Majava et al. (2007) analyzed 44 patients with a phenotype suggestive of Stickler syndrome or Marshall syndrome who were negative for mutations in the COL2A1 gene, and they identified mutations in COL11A1 in 10 patients (see, e.g., 120280.0002 and 120280.0006). Four of the 10 mutation-positive patients were diagnosed with Marshall syndrome, but the remaining 6 showed an overlapping Marshall/Stickler phenotype. Majava et al. (2007) concluded that heterozygous COL11A1 mutations can result in either Marshall syndrome or Stickler syndrome, and also in phenotypes that are difficult to classify with respect to the 2 disorders. A type I vitreous anomaly was diagnosed in a patient with a mutation in COL11A1 (120280.0006), suggesting that the vitreous phenotype does not always allow prediction of the defective gene in Stickler and Marshall syndromes.

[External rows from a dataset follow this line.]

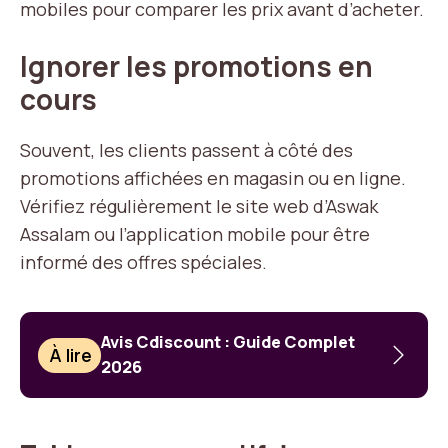
mobiles pour comparer les prix avant d’acheter.
Ignorer les promotions en
cours
Souvent, les clients passent à côté des
promotions affichées en magasin ou en ligne.
Vérifiez régulièrement le site web d’Aswak
Assalam ou l’application mobile pour être
informé des offres spéciales.
Avis Cdiscount : Guide Complet
À lire
2026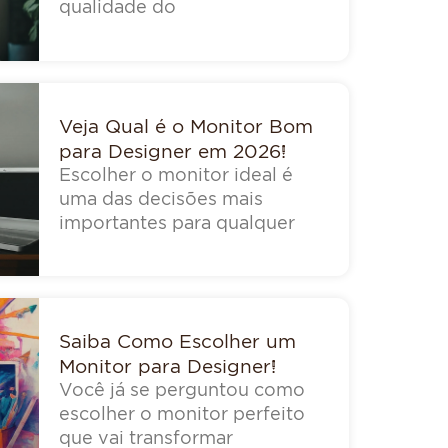
qualidade do
Veja Qual é o Monitor Bom
para Designer em 2026!
Escolher o monitor ideal é
uma das decisões mais
importantes para qualquer
Saiba Como Escolher um
Monitor para Designer!
Você já se perguntou como
escolher o monitor perfeito
que vai transformar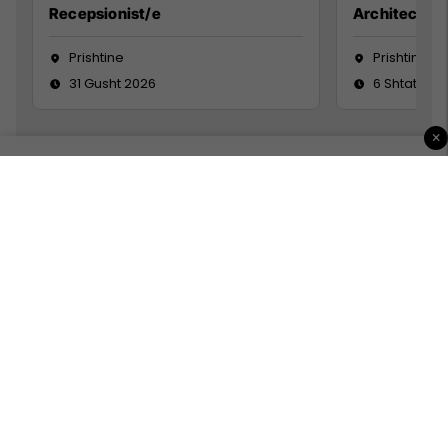
Recepsionist/e
Architect
Prishtine
Prishtinë
31 Gusht 2026
6 Shtator 2
×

Ala-Kokko and Shanske (2009) reported a 3-year-old boy with Marshall syndrome in whom they identified heterozygosity for a splice site mutation in the COL11A1 gene (120280.0012). Mosaicism for the same mutation was demonstrated in his mildly affected mother and believed to be the cause of her less severe manifestations. Ala-Kokko and Shanske (2009) stated that this was the first report of mosaicism in Marshall syndrome.

Nomenclature

Note that the designation 'Marshall syndrome' has sometimes been used for the Marshall-Smith syndrome; see 602535.